Michael found his hands at his mouth, staring desperately at Rich. The faux-smile still played hauntingly on his face. 

“I’m--” Michael started, but Rich just shrugged.

“Whatever. It was the SQUIP. I just wanted it out, and if I needed to…” Rich trailed off, eyes averting. “I felt like it was the only thing I could do.” 

“You should’ve, you  _ could’ve  _ come to me!” Michael shouts, before realising where he is. More quieter: “I could’ve -- I knew somebody. I could’ve helped you that night, is all I’m saying.”

“I was really stupid back then, and besides, in the morning my SQUIP would’ve had it at me for talking with a loser.” He didn’t even finish saying the last word before he hit himself in the head again.

“You should stop doing that.”

“What?”

“This.” Michael mimed the action. “Do you not know you’re doing it?”

“I guess not. My s--” Rich stopped himself, shook his head. “Never mind.”

“No, what is it?” 

“It’s  _ nothing _ ,” he snapped. He jerked his palm up, then stopped, off Michael’s expression.

“I think that’s… technically self harm,” Michael said, after a moment.

“Not if it’s my SQUIP.”

A moment of stunned silence before Michael leaned out of his chair, disbelieving

“You… still have your SQUIP?” Michael asked. “How? Didn’t Christine’s one deactivate the others? Like a chain reaction?”

“I don’t  _ know _ ,” Rich sighed frustratedly. “Maybe it’s how long I had it for. Maybe it’s because I depended on it so much that it just… deeply ingrained itself into my brain. I think it’s a part of me, now.  _ Forever. _ ” 
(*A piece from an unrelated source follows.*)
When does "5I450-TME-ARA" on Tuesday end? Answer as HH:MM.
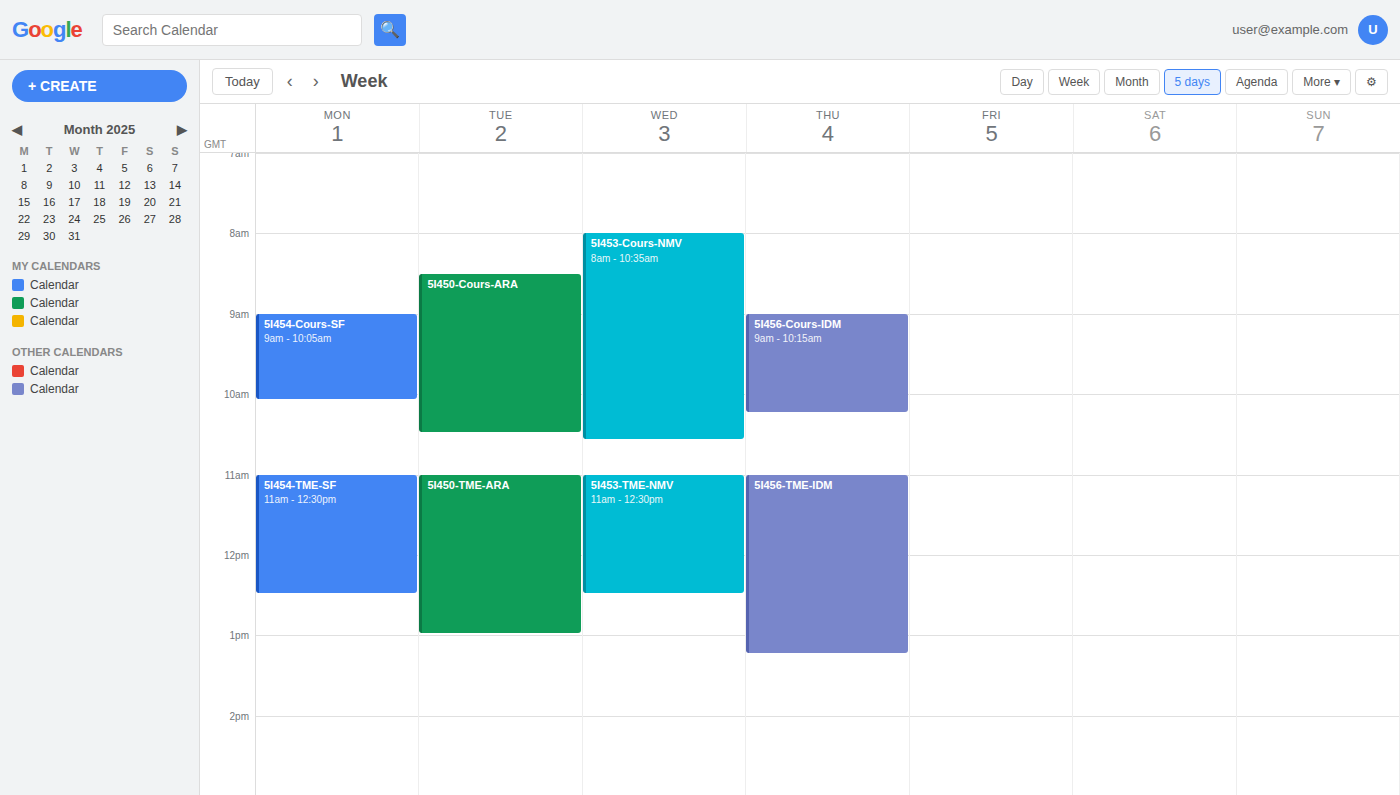
13:00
Michael shuddered, then remembered Jeremy, one more time. He stared at him for a moment, trying to figure out the strange sinking feeling in his stomach. 
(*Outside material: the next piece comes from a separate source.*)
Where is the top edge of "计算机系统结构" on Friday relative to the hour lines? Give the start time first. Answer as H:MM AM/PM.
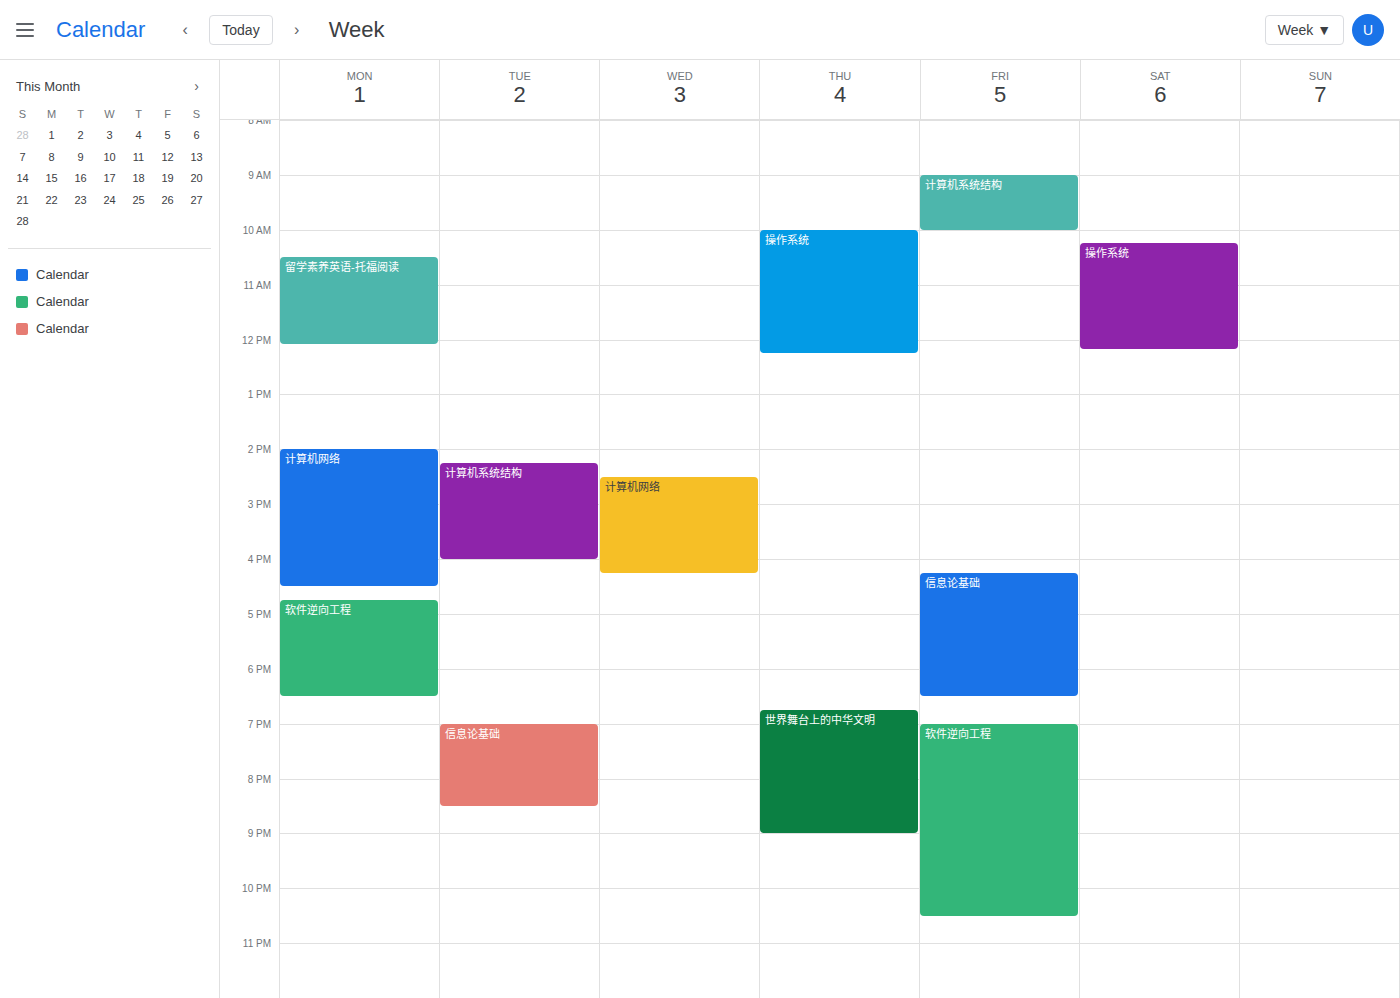
9:00 AM -- exactly on the 9 AM line.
“Wait, so… You can still hear it? It can control you?” 

“I can’t hear or see it anymore, but it can still kinda do things. To me. Like, uh…” Rich fumbled, fidgeting with his hands, searching for a rational explanation.

“You shivered earlier - that might’ve been it. I get it.” Michael said quickly.

Rich nodded sadly. “Most of the time I don’t even notice. Maybe I can’t even distinguish it from my own… actions. Like I don’t have free will. Hence the...” He touched his palm gently to his forehead and sighed.

“That sucks,” breathed Michael, again at a loss for words. “What can I do?”

“What do you mean, like to…”

“Help. If it helps, I bought extra Red. Just in case.” Michael was already rummaging through his bag.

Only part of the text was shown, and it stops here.